Serving model inference as an API
FastAPIFastAPI's async performance, automatic OpenAPI docs, and Python-native design make it the clear choice for wrapping model inference in production-grade APIs.
Exposing tools for AI agents via MCP
FastAPIFastAPI-MCP auto-converts your endpoints into MCP-compatible tools with zero configuration. This is the fastest path to making your business logic agent-accessible.
Multi-agent orchestration backend
BothUse FastAPI as the orchestration API that coordinates agents, and E2B as the sandbox where each agent executes its tasks. The two tools are complementary here.
Interactive code playground or notebook
E2BE2B's fast-starting sandboxes with full Linux environments are purpose-built for interactive coding experiences. Many AI coding assistants use E2B for exactly this.
Building a SaaS product API layer
FastAPIFor standard API development — authentication, CRUD operations, webhooks — FastAPI's mature ecosystem, middleware, and documentation tooling are unmatched in Python.
Running untrusted user-submitted code
E2BAny scenario where you cannot trust the code being executed demands E2B-level isolation.
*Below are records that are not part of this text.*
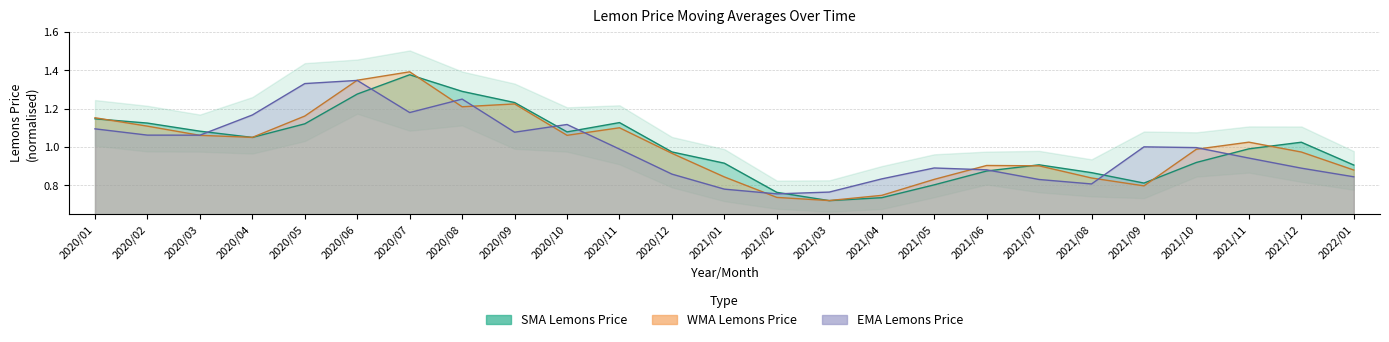

Is it true that SMA Lemons Price equals 1.1 at 2020/04?

True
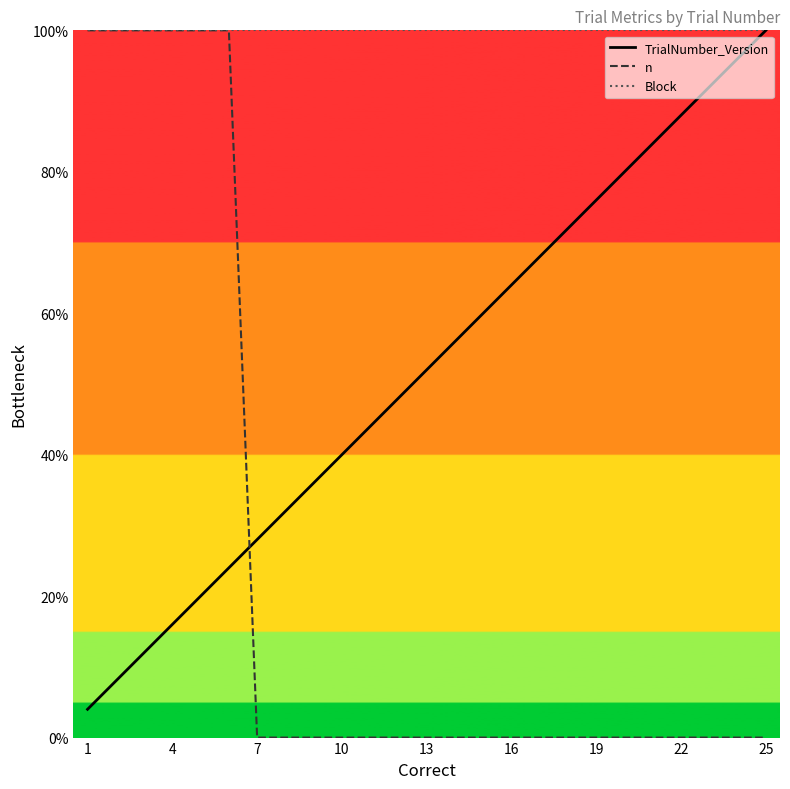

Is it true that TrialNumber_Version equals 124.7 at 22?

False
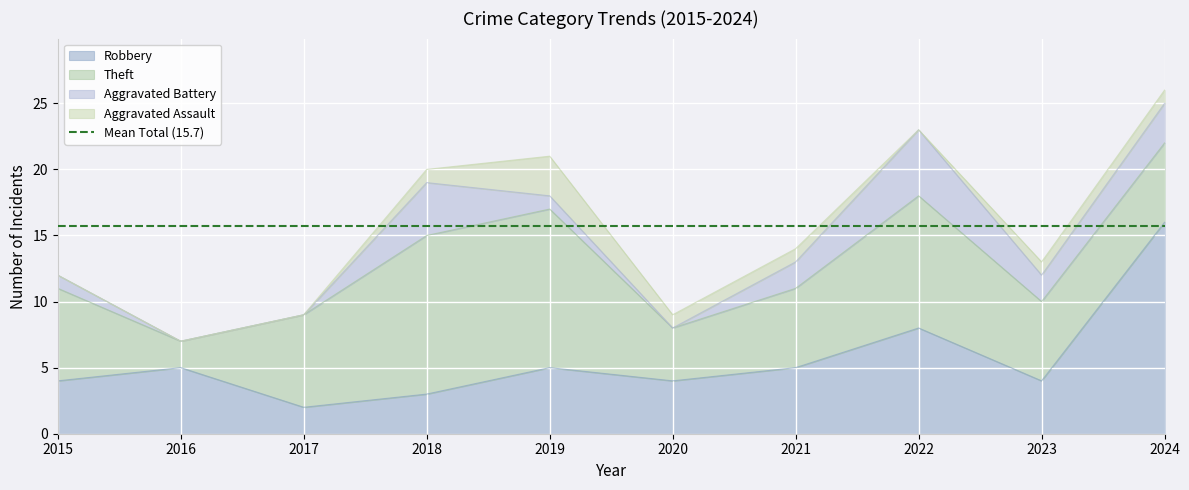

In Aggravated Battery, how many points are higher than both neighbors (excluding endpoints)?

2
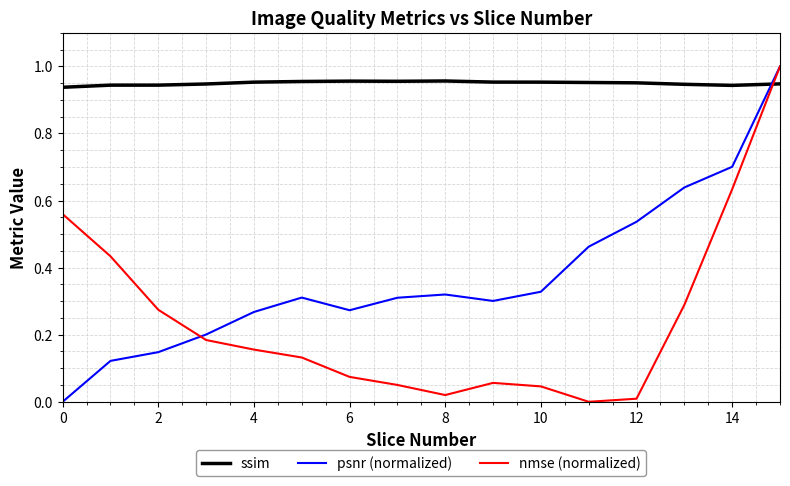

True or false: ssim and nmse (normalized) cross at least once.

True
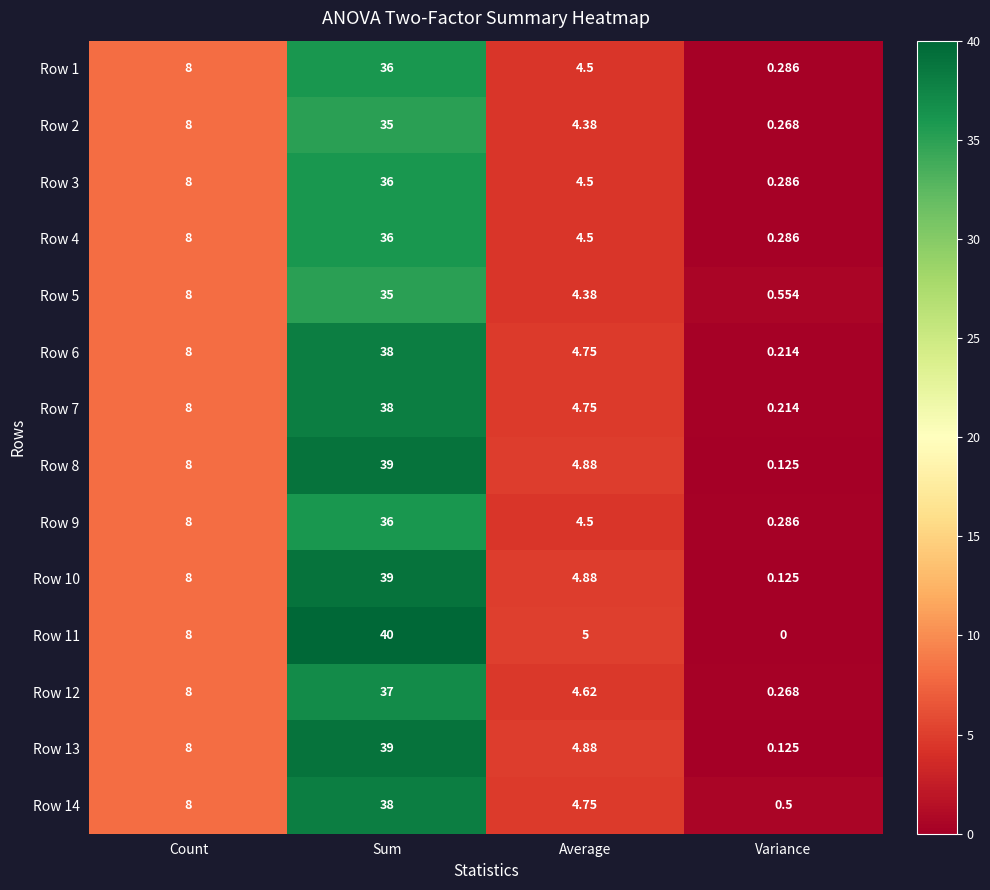

Which category has the highest value across all series?

Sum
Per-execution microVMs prevent kernel exploits and resource abuse.
Prototyping an agent tool quickly
FastAPIFastAPI lets you go from a Python function to a documented, typed, production-ready API endpoint in minutes — ideal for rapid agent tool development.
The Bottom Line
E2B and FastAPI are not competitors — they are complementary layers in the modern AI agent stack. FastAPI is the framework you use to build the APIs, orchestrate agent workflows, and expose tools via MCP. E2B is the runtime you use when those agents need to execute code safely. Trying to choose one over the other is like choosing between a web server and a database: you probably need both.
If you are starting an AI project and can only adopt one tool first, start with FastAPI. It is free, widely adopted, and solves the most common need — serving AI capabilities as APIs. Add E2B when your agents need to run arbitrary code, process files, or take real-world actions that require sandboxed isolation. At that point, E2B slots cleanly into your FastAPI-based architecture.
For teams already operating at scale with code-executing agents, the combination of FastAPI as the control plane and E2B as the execution plane is becoming a standard pattern across the industry. With E2B now serving half the Fortune 500 and FastAPI powering the majority of Python AI backends, both tools have earned their positions as foundational infrastructure for the agentic economy.